* Collected material *
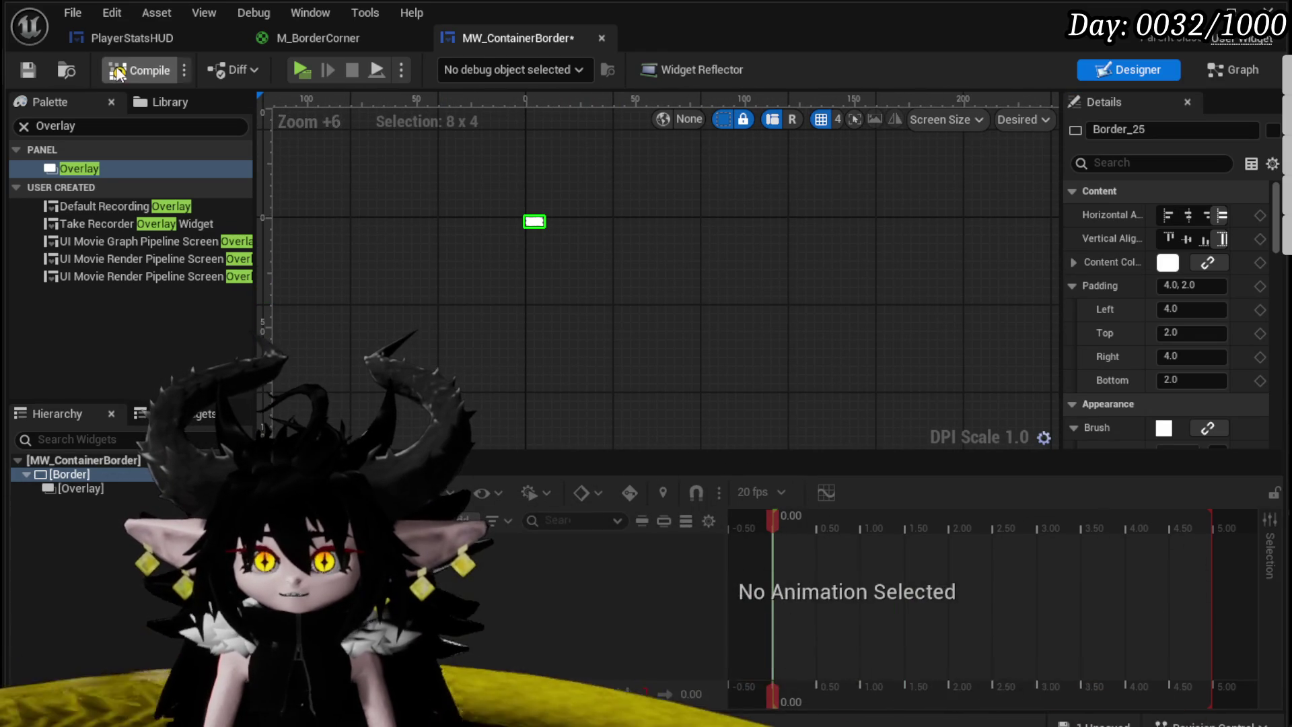
click(15, 70)
Step: Widen the Details panel and select the Border to view its Brush, Tint and Brush Color
click(113, 490)
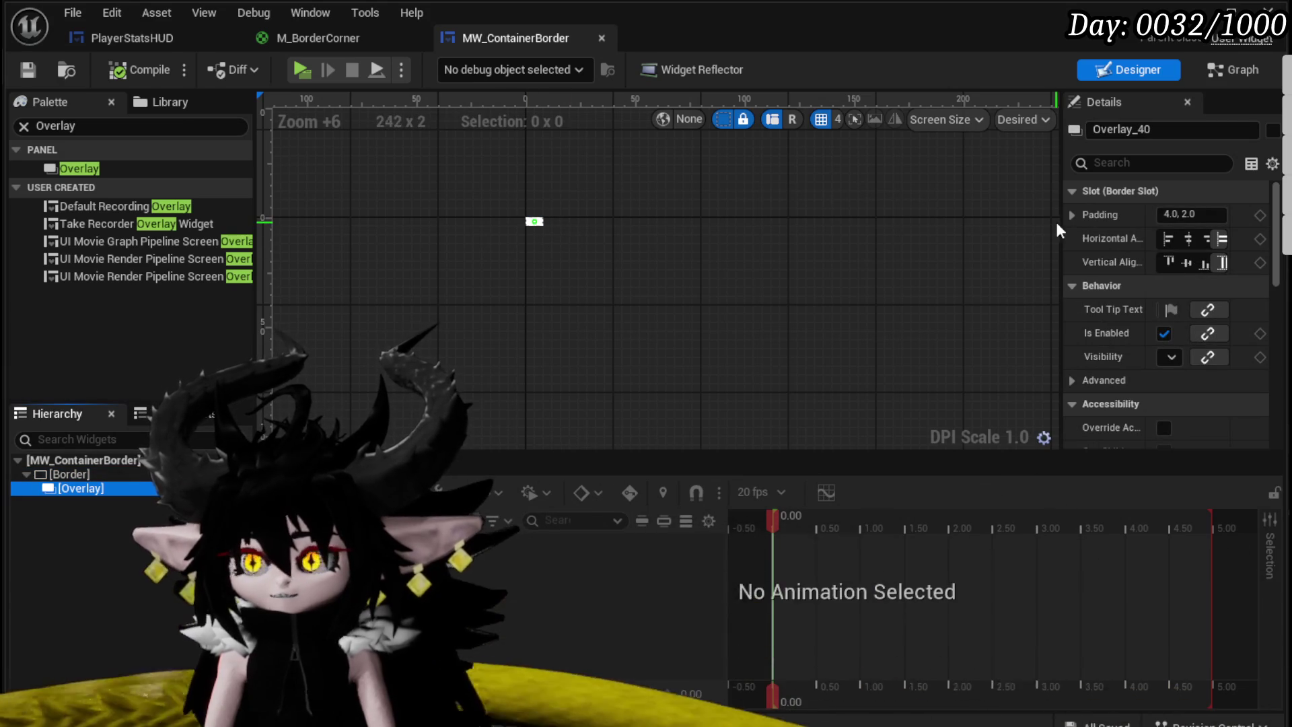
drag(1061, 220, 892, 226)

* What you have to do *
Would you please copy the listing exactly, omitting every picture?

* Response to the exercise *
click(15, 70)
Step: Widen the Details panel and select the Border to view its Brush, Tint and Brush Color
click(113, 490)
drag(1061, 220, 892, 226)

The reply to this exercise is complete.